Warranted behaviors

Much of the coverage of this incident at a hospital in Utah write of ‘recent changes’ in the law concerning drawing blood, but that, as far as I can tell, was a year ago. Is that a recent change? Certainly not changed by an obscure agency or executive order.

Perhaps this kind of optic will help drive home the need for a less fear based police protocols, or even explaining why the need is there in this situation. It also appears to present distinct feelings of helplessness in many of the players, and with hospital staff knowing the culture of exacting HIPA rules.  Since it is emotions that often drive concern, is this a useful optic and in what way? It certainly impacted nurses that I know.

ABA Journal June 23, 2016

States may not prosecute suspected drunken drivers for refusing warrantless blood draws when they are arrested, the U.S. Supreme Court ruled in a 7-1 opinion on Thursday that found such tests violate the Fourth Amendment.

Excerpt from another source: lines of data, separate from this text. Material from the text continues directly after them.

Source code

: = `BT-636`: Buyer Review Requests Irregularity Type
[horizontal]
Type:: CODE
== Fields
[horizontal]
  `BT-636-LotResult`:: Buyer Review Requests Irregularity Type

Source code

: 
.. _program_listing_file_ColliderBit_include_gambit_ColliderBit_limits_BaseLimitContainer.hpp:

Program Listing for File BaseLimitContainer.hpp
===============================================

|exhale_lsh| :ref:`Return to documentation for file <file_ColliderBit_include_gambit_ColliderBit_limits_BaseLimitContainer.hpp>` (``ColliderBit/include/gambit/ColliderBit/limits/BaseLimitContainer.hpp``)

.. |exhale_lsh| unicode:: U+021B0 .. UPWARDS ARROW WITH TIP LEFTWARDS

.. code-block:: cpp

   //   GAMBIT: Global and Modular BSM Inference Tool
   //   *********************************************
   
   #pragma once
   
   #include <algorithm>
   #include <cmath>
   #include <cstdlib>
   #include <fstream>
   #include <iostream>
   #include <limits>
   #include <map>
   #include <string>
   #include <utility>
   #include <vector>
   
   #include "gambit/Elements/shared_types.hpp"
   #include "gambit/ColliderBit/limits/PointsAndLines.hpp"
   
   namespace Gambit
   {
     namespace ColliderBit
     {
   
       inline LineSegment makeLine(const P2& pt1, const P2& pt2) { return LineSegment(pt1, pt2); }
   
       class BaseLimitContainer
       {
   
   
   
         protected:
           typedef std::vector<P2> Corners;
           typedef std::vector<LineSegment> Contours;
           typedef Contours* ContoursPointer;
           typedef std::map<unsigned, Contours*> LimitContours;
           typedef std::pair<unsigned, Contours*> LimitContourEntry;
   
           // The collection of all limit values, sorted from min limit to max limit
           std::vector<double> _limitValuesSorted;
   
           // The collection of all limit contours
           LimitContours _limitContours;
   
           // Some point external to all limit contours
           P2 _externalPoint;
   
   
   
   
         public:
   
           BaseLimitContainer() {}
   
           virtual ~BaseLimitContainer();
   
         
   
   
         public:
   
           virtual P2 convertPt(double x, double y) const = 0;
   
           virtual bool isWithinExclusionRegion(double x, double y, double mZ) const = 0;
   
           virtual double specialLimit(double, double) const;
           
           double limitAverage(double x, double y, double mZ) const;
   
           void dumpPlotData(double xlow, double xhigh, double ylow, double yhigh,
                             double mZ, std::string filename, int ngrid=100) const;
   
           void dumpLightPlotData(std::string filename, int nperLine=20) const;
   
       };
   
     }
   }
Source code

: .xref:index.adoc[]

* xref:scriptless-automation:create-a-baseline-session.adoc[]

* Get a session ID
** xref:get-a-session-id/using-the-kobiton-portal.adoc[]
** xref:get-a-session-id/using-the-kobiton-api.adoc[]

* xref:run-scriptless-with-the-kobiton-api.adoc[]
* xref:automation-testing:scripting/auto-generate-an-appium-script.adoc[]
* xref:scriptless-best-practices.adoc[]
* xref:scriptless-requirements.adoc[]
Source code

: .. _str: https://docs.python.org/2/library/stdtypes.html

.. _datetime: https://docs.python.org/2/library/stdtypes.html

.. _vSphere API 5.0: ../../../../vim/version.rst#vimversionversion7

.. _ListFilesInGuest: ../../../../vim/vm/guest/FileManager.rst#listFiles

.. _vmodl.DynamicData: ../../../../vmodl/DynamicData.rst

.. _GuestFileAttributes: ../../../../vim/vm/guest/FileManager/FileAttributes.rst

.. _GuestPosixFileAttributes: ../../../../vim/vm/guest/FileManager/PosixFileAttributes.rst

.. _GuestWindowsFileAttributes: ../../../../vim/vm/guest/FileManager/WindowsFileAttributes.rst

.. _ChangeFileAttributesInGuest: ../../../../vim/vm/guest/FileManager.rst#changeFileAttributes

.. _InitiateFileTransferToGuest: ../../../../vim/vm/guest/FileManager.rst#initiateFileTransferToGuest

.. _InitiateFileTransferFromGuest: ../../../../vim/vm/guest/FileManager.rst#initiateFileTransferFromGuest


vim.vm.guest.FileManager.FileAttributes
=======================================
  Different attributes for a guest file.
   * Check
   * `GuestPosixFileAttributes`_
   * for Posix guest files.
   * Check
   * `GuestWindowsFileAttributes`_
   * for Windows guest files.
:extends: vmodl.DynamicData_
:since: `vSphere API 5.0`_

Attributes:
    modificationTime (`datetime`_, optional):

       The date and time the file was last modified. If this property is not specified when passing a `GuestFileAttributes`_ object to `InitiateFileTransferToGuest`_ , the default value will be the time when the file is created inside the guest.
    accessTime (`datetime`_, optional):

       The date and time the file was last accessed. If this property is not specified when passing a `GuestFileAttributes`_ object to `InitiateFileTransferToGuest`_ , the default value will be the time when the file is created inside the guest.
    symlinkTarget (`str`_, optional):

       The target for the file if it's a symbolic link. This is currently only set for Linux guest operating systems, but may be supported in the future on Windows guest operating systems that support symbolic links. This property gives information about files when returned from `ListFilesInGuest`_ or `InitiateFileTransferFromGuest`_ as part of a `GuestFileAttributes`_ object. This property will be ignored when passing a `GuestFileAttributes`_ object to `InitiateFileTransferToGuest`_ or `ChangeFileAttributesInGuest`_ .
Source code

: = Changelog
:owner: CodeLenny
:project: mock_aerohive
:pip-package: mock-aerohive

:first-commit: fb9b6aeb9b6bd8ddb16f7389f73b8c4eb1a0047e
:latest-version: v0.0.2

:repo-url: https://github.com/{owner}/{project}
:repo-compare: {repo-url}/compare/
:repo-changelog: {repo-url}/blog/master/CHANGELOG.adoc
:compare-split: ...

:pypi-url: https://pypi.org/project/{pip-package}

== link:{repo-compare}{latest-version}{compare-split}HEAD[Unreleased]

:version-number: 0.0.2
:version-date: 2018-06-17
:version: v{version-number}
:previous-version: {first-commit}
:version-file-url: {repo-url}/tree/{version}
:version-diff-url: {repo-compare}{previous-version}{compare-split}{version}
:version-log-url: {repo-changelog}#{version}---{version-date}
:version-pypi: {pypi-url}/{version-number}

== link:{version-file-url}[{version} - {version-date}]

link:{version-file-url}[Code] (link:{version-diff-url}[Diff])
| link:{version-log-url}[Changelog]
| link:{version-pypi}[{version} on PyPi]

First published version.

The majority opinion (PDF) by Justice Samuel A. Alito Jr. held that states may, however, require a warrantless breath test incident to arrest because such tests are less intrusive. That portion of Alito’s opinion was joined by five other justices.

“We conclude that the Fourth Amendment permits warrantless breath tests incident to arrests for drunk driving,” Alito wrote. “The impact of breath tests on privacy is slight, and the need for [blood-alcohol concentration] testing is great. We reach a different conclusion with respect to blood tests. Blood tests are significantly more intrusive, and their reasonableness must be judged in light of the availa­bility of the less invasive alternative of a breath test.”